Page excerpt:
In the Miliangos case, the court was inspired by the wish to treat the Swiss exporter fairly in circumstances in which sterling had depreciated against the Swiss franc. In the Ozalid case, the court was probably impressed by the desirability of doing justice to the English exporter in circumstances in which sterling had appreciated against the U.S. dollar. The case makes it clear that sometimes the conflict between contracting parties will be about the currency in which the plaintiff really suffered a loss. This problem is discussed later in more detail.

Another aspect of the Ozalid decision that is difficult to understand is the emphasis placed on the defendant’s foreseeability of loss because the U.S. dollar might depreciate against sterling. Parties should be taken to foresee the possibility of the fluctuation of exchange rates in the present discretionary system of exchange arrangements and the fact that loss will be suffered by a party if the exchange rate of the relevant currency changes in a direction unfavorable to him. Perhaps the courts demand more and require foresight of the way in which an exchange rate actually has developed. If this is indeed the judicial meaning of foreseeability, the standard is unjustifiably high.

A foreign currency debt claimed by a creditor in English proceedings cannot be transformed into a sterling debt, which a defendant might prefer if that would lead to application of the breach date rule when sterling has depreciated after the due date or if sterling appredates and the payment date rule is applied. The question whether a foreign currency debt that remains a foreign currency debt can be discharged in sterling if the debtor elects to follow this course rather than pay in the foreign currency is a separate question. On this question, the Queen’s Bench Division (Commercial Court), in the decision on the effect on Eurodollars of the freeze of Libyan official assets by the United States, reviewed the relevant case law and concluded that the defendant was entitled to discharge a foreign currency debt with sterling. The principle of payment in the sterling equivalent is not confined to the case in which the court orders execution of a judgment expressed in a foreign currency. The court attached two caveats to the proposition recognizing the debtor’s right to discharge his foreign currency debt with sterling. First, the rate of exchange is the one prevailing at the date of actual payment. Second, if payment of the debt in the foreign currency or in sterling is blocked, while the other form of payment is not blocked, the defendant cannot elect to pay in the blocked currency and allege that the obligation is discharged or suspended.33

True Currency of Loss

The House of Lords, in The Folias,34 has confirmed the principle that a plaintiff may choose the currency he claims as damages for breach of contract, provided that his choice represents the true currency in which he feels the loss. A French corporation, with its place of business in Paris, entered into a time charter of a vessel from the Swedish owner. Hire and other items were payable in U.S. dollars. The contract was governed by English law. Cargo shipped by the cargo owner from Valencia to Brazil was damaged because refrigeration failed during the voyage. The charterer settled the claim for damage to the cargo in Brazilian cruzeiros, which the charterer purchased with French francs, the currency with which the charterer conducted its business. The owner accepted liability to the charterer because of the breach of the warranty of seaworthiness in the charter.

About this task: Write out the section of the passage on foreign currency debts that begins at "True Currency of" and ends at "in the charter.". The data that follow come from a separate source.

Data extract:
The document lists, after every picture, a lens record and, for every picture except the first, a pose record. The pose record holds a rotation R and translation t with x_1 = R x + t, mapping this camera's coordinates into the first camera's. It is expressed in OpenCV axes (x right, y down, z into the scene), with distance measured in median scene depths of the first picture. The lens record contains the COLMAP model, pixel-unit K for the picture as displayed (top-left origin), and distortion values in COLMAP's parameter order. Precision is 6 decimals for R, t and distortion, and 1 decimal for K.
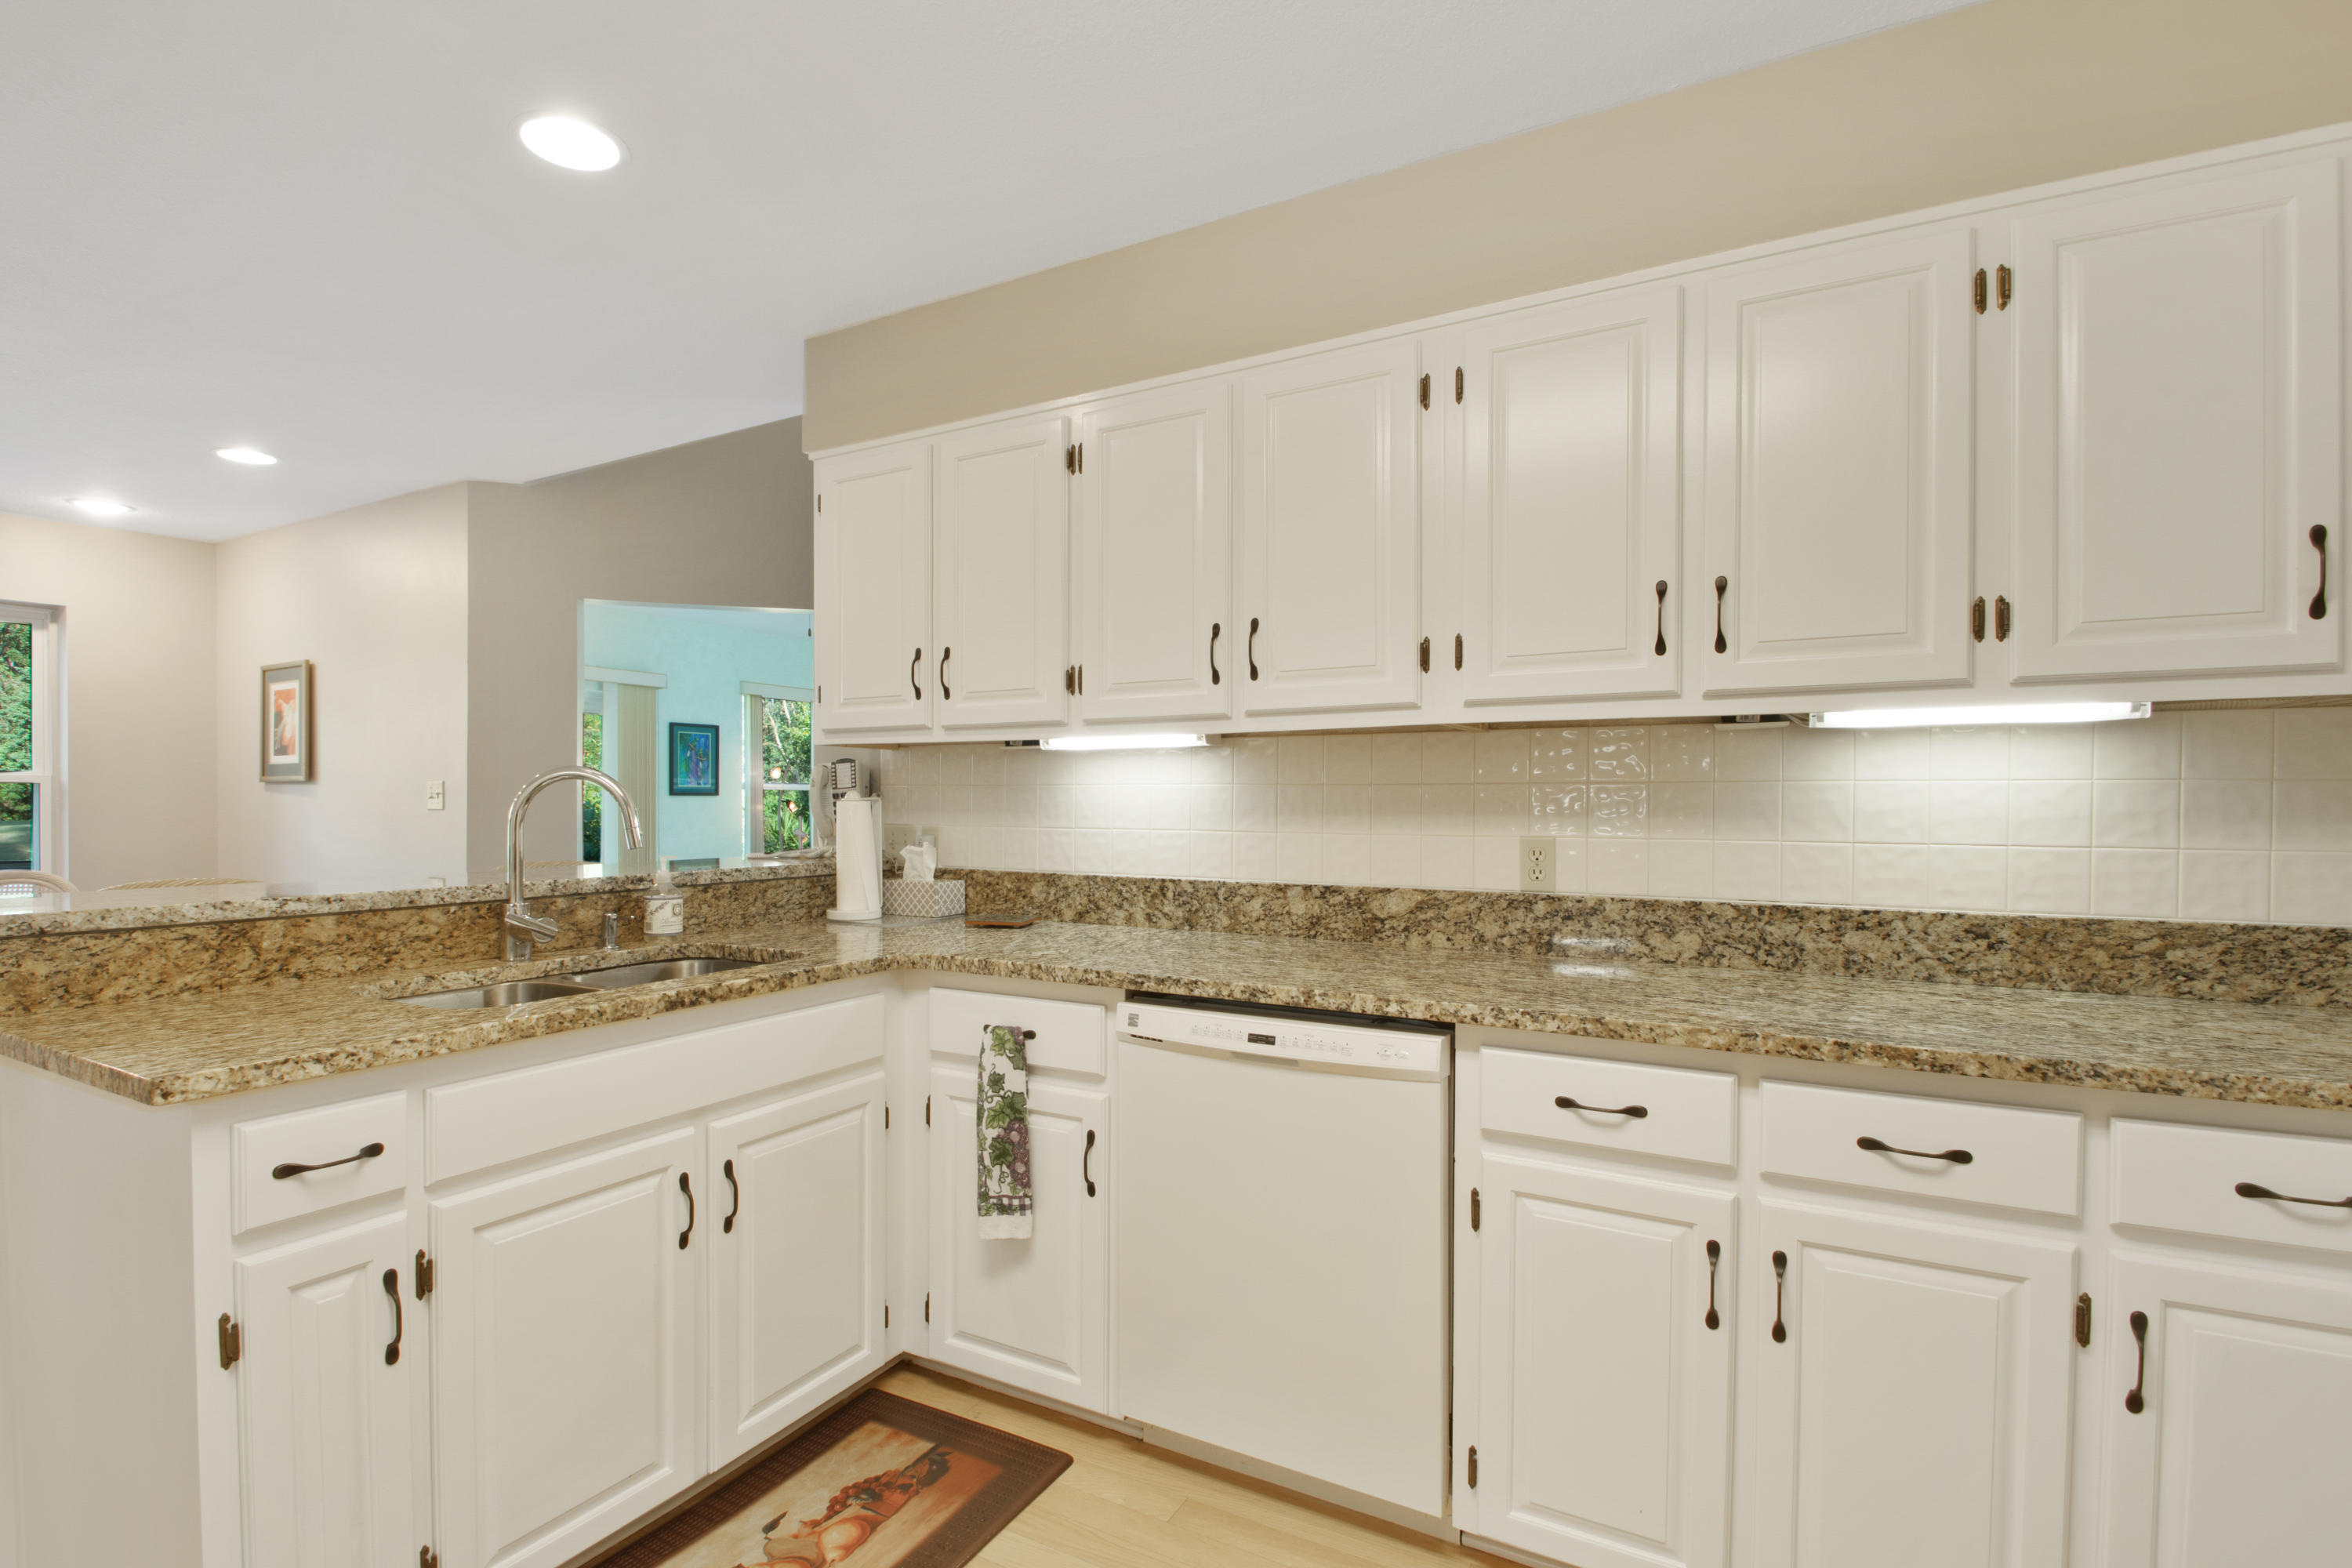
lens RADIAL K [[1134.2, 0, 1131.6], [0, 1134.2, 821.7], [0, 0, 1]] dist [0.001300, -0.008113]
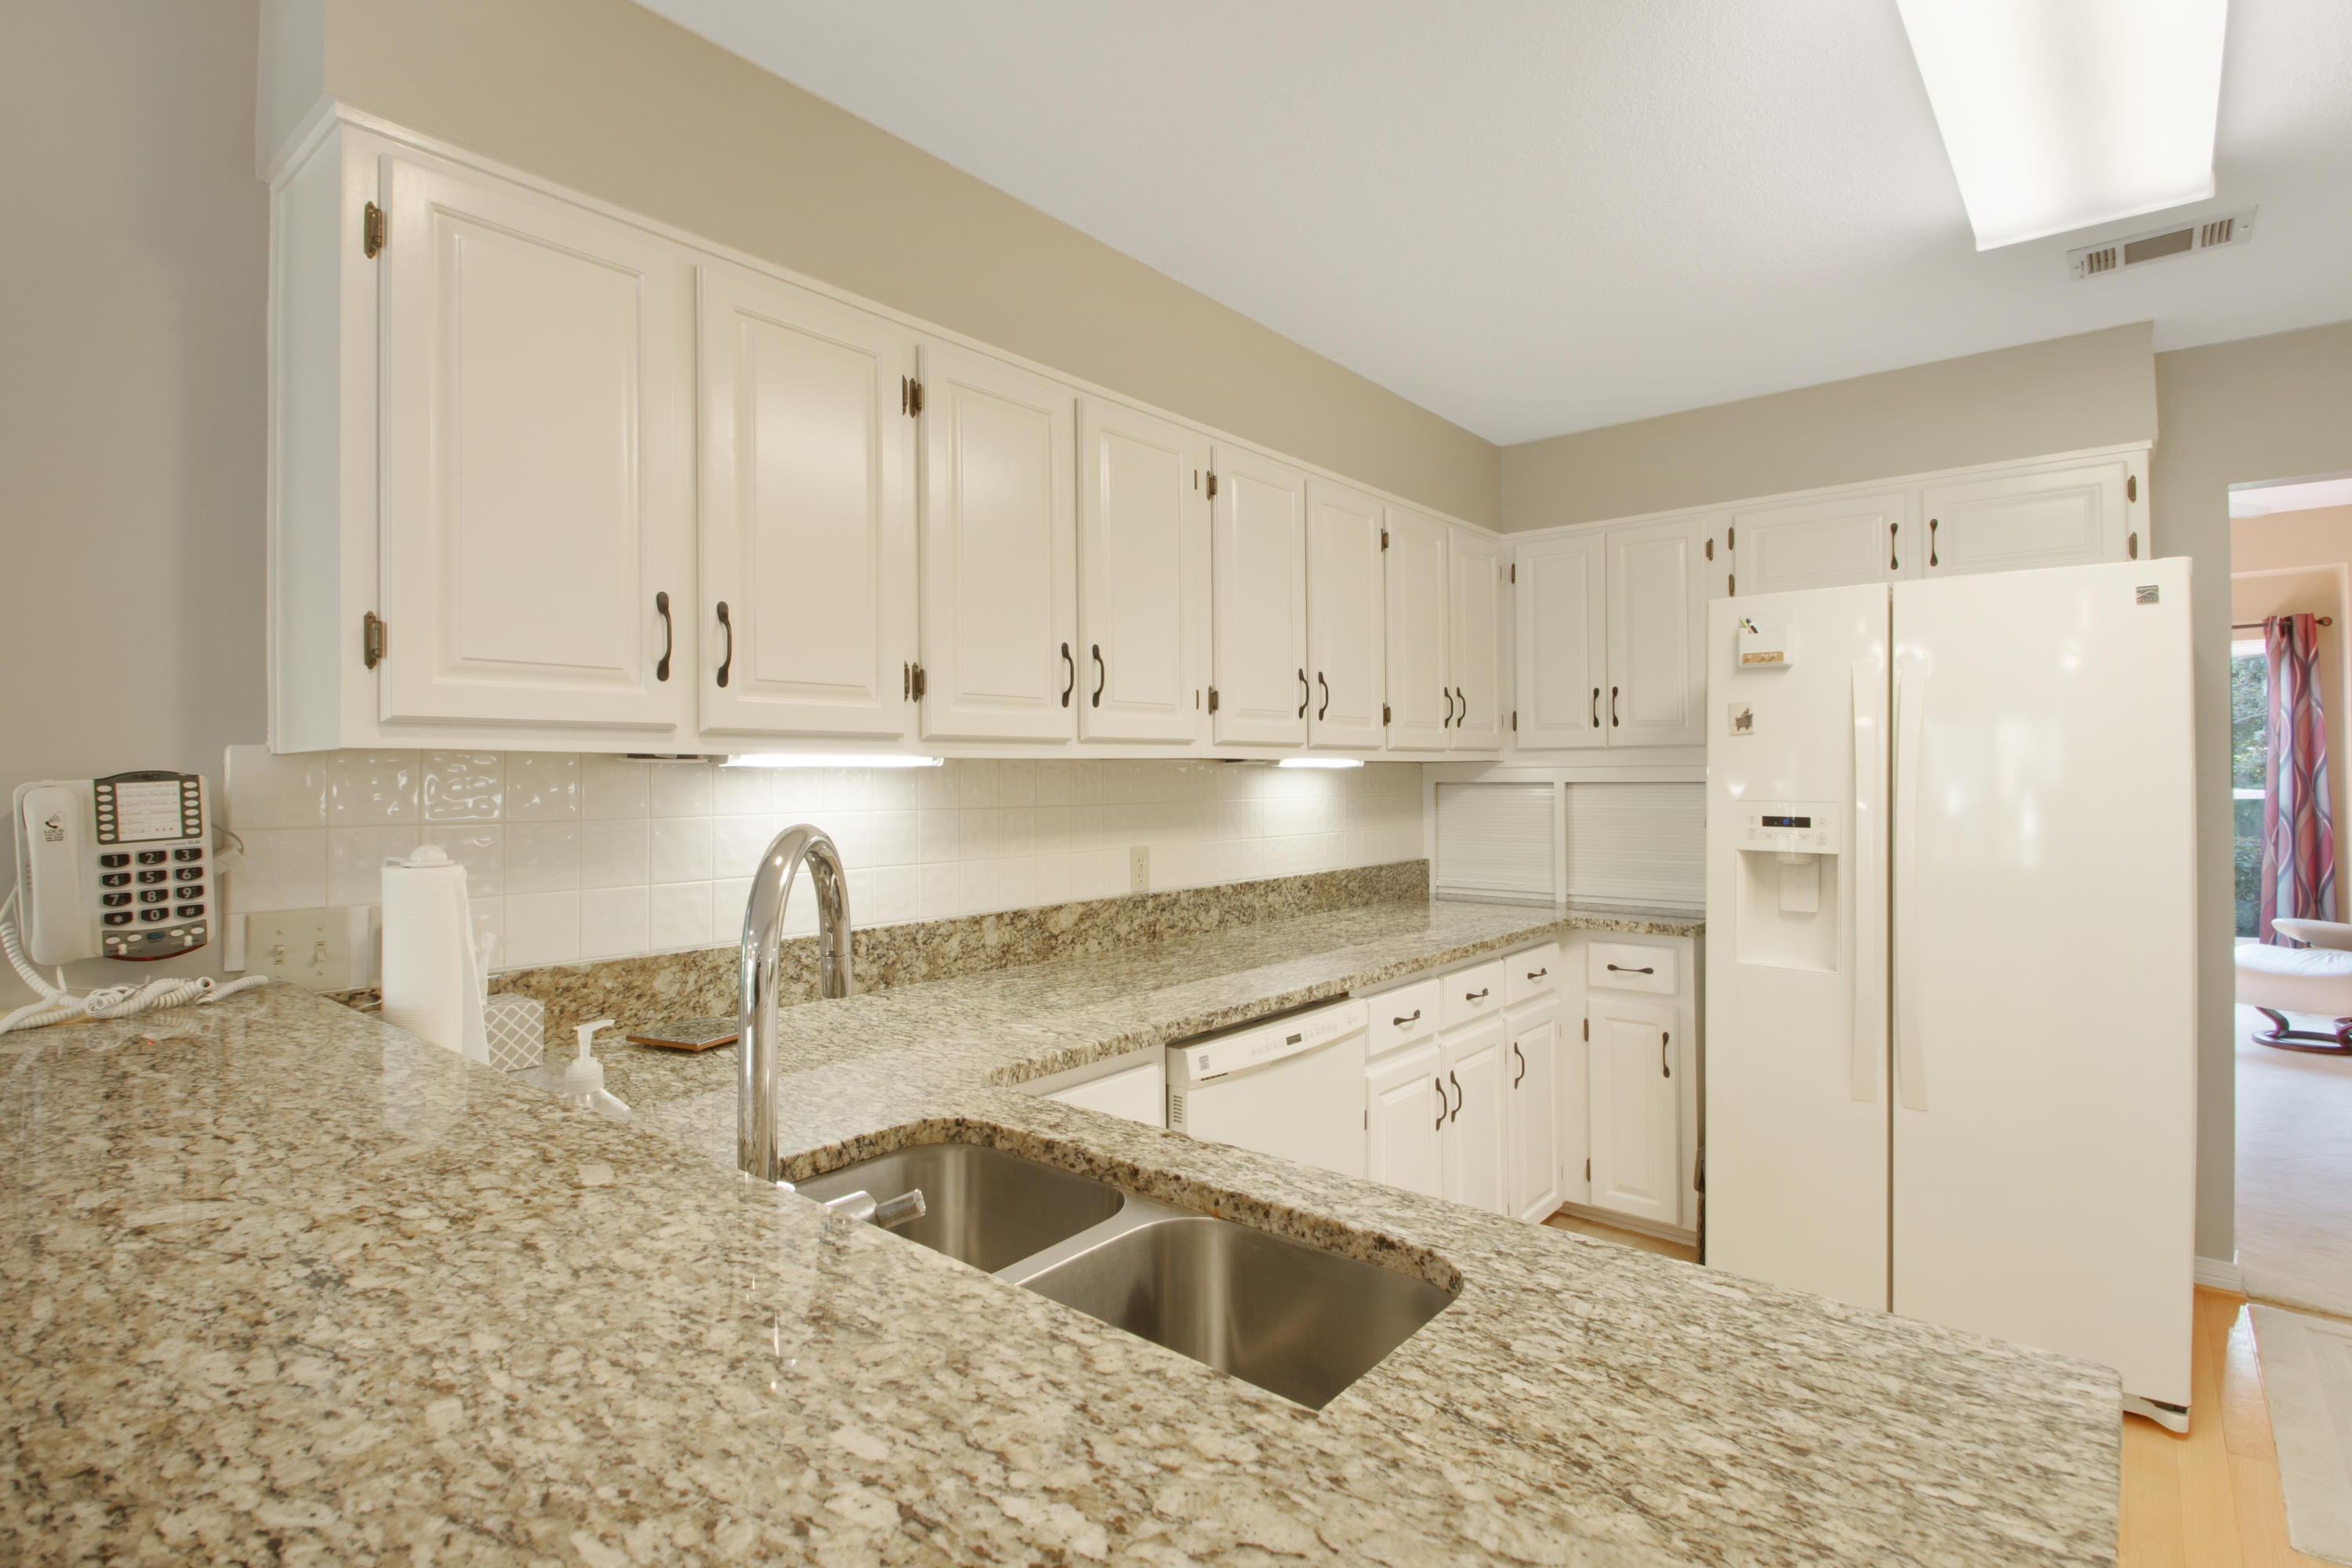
lens RADIAL K [[1134.2, 0, 1140.5], [0, 1134.2, 760.6], [0, 0, 1]] dist [0.001300, -0.008113]
pose [[0.170599, 0.012018, 0.985267, -0.798038], [0.026203, 0.999517, -0.016729, -0.056297], [-0.984992, 0.028671, 0.170202, 0.728641]]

Final answer:
True Currency of Loss

The House of Lords, in The Folias,34 has confirmed the principle that a plaintiff may choose the currency he claims as damages for breach of contract, provided that his choice represents the true currency in which he feels the loss. A French corporation, with its place of business in Paris, entered into a time charter of a vessel from the Swedish owner. Hire and other items were payable in U.S. dollars. The contract was governed by English law. Cargo shipped by the cargo owner from Valencia to Brazil was damaged because refrigeration failed during the voyage. The charterer settled the claim for damage to the cargo in Brazilian cruzeiros, which the charterer purchased with French francs, the currency with which the charterer conducted its business. The owner accepted liability to the charterer because of the breach of the warranty of seaworthiness in the charter.